# The task:
Put each line of the data below into a JSON list of strings, one string per line, and leave out any blank lines.
-- begin --
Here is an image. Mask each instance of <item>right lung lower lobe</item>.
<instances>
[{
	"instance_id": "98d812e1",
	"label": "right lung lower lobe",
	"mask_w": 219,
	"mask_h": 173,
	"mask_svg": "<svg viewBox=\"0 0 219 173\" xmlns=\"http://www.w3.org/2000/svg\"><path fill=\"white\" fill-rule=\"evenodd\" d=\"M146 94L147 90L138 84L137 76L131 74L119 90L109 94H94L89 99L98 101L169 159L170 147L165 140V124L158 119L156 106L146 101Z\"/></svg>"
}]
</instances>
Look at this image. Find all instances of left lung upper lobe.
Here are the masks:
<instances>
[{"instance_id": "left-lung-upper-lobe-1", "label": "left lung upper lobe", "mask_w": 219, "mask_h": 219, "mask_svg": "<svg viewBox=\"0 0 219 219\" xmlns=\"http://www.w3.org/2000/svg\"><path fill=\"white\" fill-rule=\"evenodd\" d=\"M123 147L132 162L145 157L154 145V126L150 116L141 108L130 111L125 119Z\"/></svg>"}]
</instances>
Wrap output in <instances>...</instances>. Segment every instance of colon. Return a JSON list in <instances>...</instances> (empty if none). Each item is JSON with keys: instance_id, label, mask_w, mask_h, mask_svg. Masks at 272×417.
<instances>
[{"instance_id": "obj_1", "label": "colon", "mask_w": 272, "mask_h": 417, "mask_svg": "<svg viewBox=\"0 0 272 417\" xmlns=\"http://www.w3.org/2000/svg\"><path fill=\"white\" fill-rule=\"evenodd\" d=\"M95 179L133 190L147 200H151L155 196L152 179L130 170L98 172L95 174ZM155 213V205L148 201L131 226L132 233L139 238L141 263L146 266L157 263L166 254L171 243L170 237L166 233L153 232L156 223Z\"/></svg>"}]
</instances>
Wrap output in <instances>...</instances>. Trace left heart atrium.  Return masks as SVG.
-- end --
# Solution below:
[
  "Here is an image. Mask each instance of <item>right lung lower lobe</item>.",
  "<instances>",
  "[{",
  "\t\"instance_id\": \"98d812e1\",",
  "\t\"label\": \"right lung lower lobe\",",
  "\t\"mask_w\": 219,",
  "\t\"mask_h\": 173,",
  "\t\"mask_svg\": \"<svg viewBox=\\\"0 0 219 173\\\" xmlns=\\\"http://www.w3.org/2000/svg\\\"><path fill=\\\"white\\\" fill-rule=\\\"evenodd\\\" d=\\\"M146 94L147 90L138 84L137 76L131 74L119 90L109 94H94L89 99L98 101L169 159L170 147L165 140V124L158 119L156 106L146 101Z\\\"/></svg>\"",
  "}]",
  "</instances>",
  "Look at this image. Find all instances of left lung upper lobe.",
  "Here are the masks:",
  "<instances>",
  "[{\"instance_id\": \"left-lung-upper-lobe-1\", \"label\": \"left lung upper lobe\", \"mask_w\": 219, \"mask_h\": 219, \"mask_svg\": \"<svg viewBox=\\\"0 0 219 219\\\" xmlns=\\\"http://www.w3.org/2000/svg\\\"><path fill=\\\"white\\\" fill-rule=\\\"evenodd\\\" d=\\\"M123 147L132 162L145 157L154 145V126L150 116L141 108L130 111L125 119Z\\\"/></svg>\"}]",
  "</instances>",
  "Wrap output in <instances>...</instances>. Segment every instance of colon. Return a JSON list in <instances>...</instances> (empty if none). Each item is JSON with keys: instance_id, label, mask_w, mask_h, mask_svg. Masks at 272×417.",
  "<instances>",
  "[{\"instance_id\": \"obj_1\", \"label\": \"colon\", \"mask_w\": 272, \"mask_h\": 417, \"mask_svg\": \"<svg viewBox=\\\"0 0 272 417\\\" xmlns=\\\"http://www.w3.org/2000/svg\\\"><path fill=\\\"white\\\" fill-rule=\\\"evenodd\\\" d=\\\"M95 179L133 190L147 200H151L155 196L152 179L130 170L98 172L95 174ZM155 213V205L148 201L131 226L132 233L139 238L141 263L146 266L157 263L166 254L171 243L170 237L166 233L153 232L156 223Z\\\"/></svg>\"}]",
  "</instances>",
  "Wrap output in <instances>...</instances>. Trace left heart atrium.  Return masks as SVG."
]